9. The Claimant submits that she has suffered significant opportunity on selling the Unit due to the delay caused by the Defendant. Therefore, the Claimant claims the deposit amount paid by the Defendant as compensation, pursuant to clause 2.14 of the Agreement which reads as follows:

“If the Buyer withdraws from the agreed sale after signing this agreement of Sale, for any reason, the Buyer acknowledges the total deposit amount of AED 111,000 will be forfeited for not fulfilling the contractual obligations of this Agreement of Sale. Eighty Percent (80%) of which will be paid to the Seller as compensation and Twenty Percent (20%) + VAT to the Broker for professional fees. The Buyer will also be responsible to for both parties professional and sales progression fees + VAT that are detailed in this Agreement of Sale”.

10. Therefore, the Claimant claims the security deposit amount in the sum of AED 111,000.

The Defence

11. The Defendant, in short, submits that she does not intend to withdraw from the Agreement, however, she claims that the delay is attributed to circumstances outside her power.

12. The Defendant submits, firstly, that she was made to believe pursuant to the manner in which the Unit was marketed that that the current tenant would evacuate the Unit upon 2 months’ notice, regardless of clause 4 of the Agreement as stated in paragraph 8 of this Judgment, and the broker reassured her of this.

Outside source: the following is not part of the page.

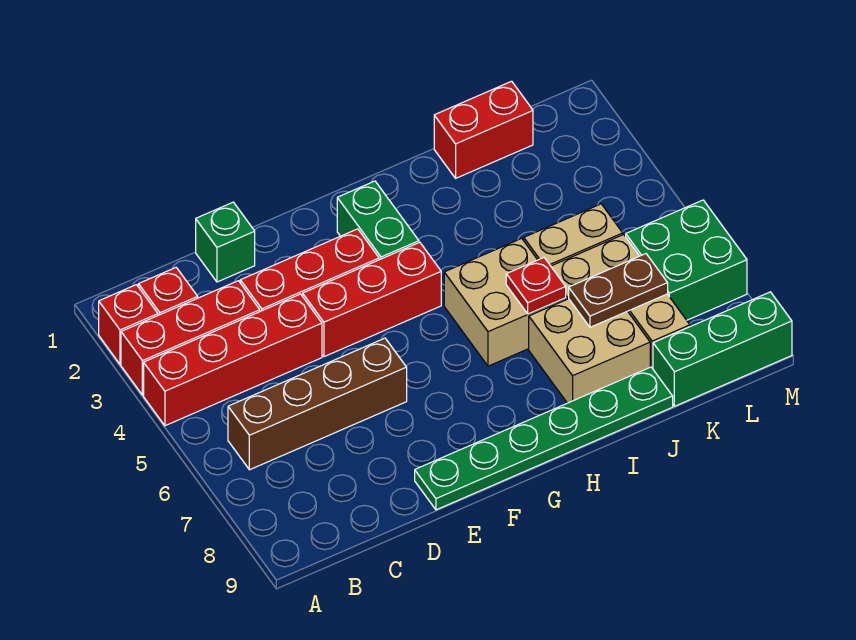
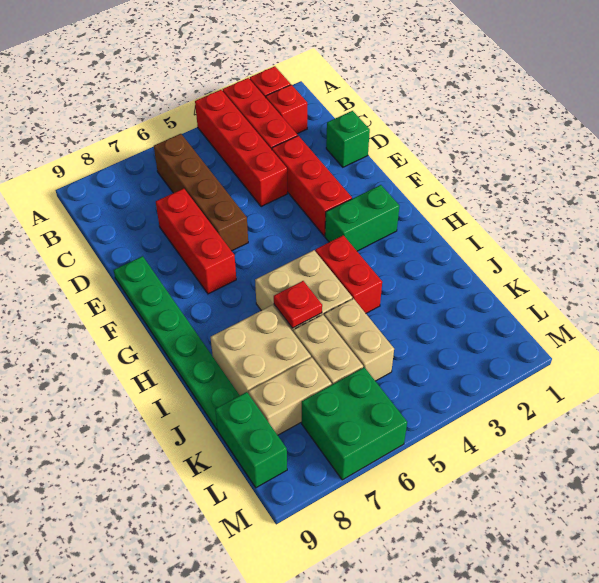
red brick E4:G4 level 1 -> red brick D7:F7 level 1
red brick J1:K1 level 1 -> red brick H4:I4 level 1
brown plate J7:K7 level 2 -> none
green brick K9:M9 level 1 -> green brick K9:L9 level 1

13. The Defendant further submits that she received a copy of the tenancy contract only on 16 November 2021 upon her request, and she claims to have never consented to this contract and the terms and conditions therein. The Claimant submits that the contract includes no provisions for termination by the landlord, and in fact, the tenant is allowed to renew the contract for an additional year.

14. Moreover, the Defendant claims that the Claimant breached clause 2.3 of the Agreement by marketing the Unit while the Agreement was signed between the parties. The Defendant claims that she was suffering major health issues since 2019, and she was attempting to avoid stressful situations as such. Clause 2.3 of the Agreement states the following:

“On payment of the deposit to the Broker, by the Buyer, the Seller, shall not either by himself or through his attorney and/or agent and/or representative, either directly or indirectly, through any person:

a. Market the property for sale to any third party”.

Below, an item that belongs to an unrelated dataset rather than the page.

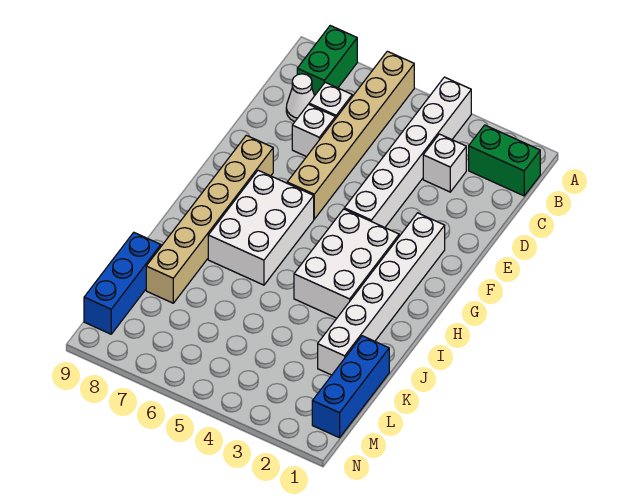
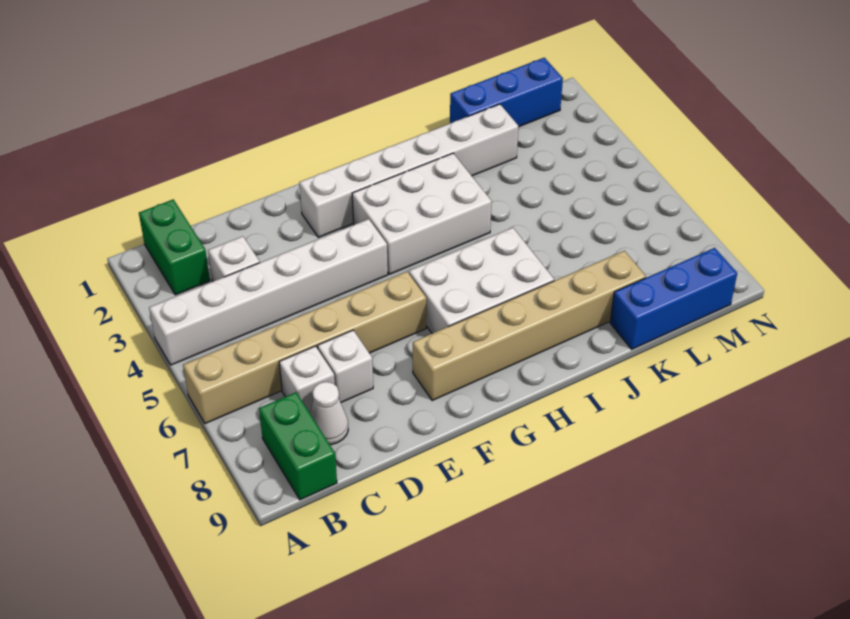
green brick A8:B8 level 1 -> green brick B8:B9 level 1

15. Furthermore, the Defendant turns to clause 2.7 of the Agreement and claims that the parties are in the extension period in accordance with the said clause, therefore, there is no delay as claimed by the Claimant. Clause 2.7 states the following:

“Should, on the date of transfer, the transfer not take place due to a delay by a third party (including but not limited to bank for either Buyer, Seller or the developer), Agreement of Sale will AUTOMATICALLY be extended for ninety (90) days (“Extension Period”)”.

16. Therefore, the Defendant denies the Claimant’s claim in its entirety.

Findings

17. In essence, the disagreement between the parties pertains to whether the Claimant should be paid the deposit amount in the sum of AED 111,000, pursuant to clause 2.14 of the Agreement, as compensation for the delay incurred to conclude the Agreement.

18. Firstly, I note that, clause 2.14 of the Agreement, as stated in paragraph 9 of this Judgment, may be invoked in the event that the Defendant withdraws from the Agreement. The Defendant has clearly stated that she does not intend to withdraw from the Agreement. The Claimant has further failed to provide proof or evidence demonstrating that the Defendant is withdrawing from the Agreement.

19. Furthermore, I find that the Claimant has failed to provide any proof or evidence demonstrating that she has incurred financial loss due to the delay caused in concluding the Agreement. In review of the submissions made by both parties, it seems that the parties are facing some disagreements on matters related to the Unit which may or may have not caused the delay in finalising the sale of the Unit. However, these matters are not set out to be issues in the Claim, and therefore should not be considered by this Court.

20. In light of the aforementioned, I find that this Claim shall be dismissed.

Conclusion

21. The Claimant’s Claim shall be dismissed.

22. Each party shall bear its own costs.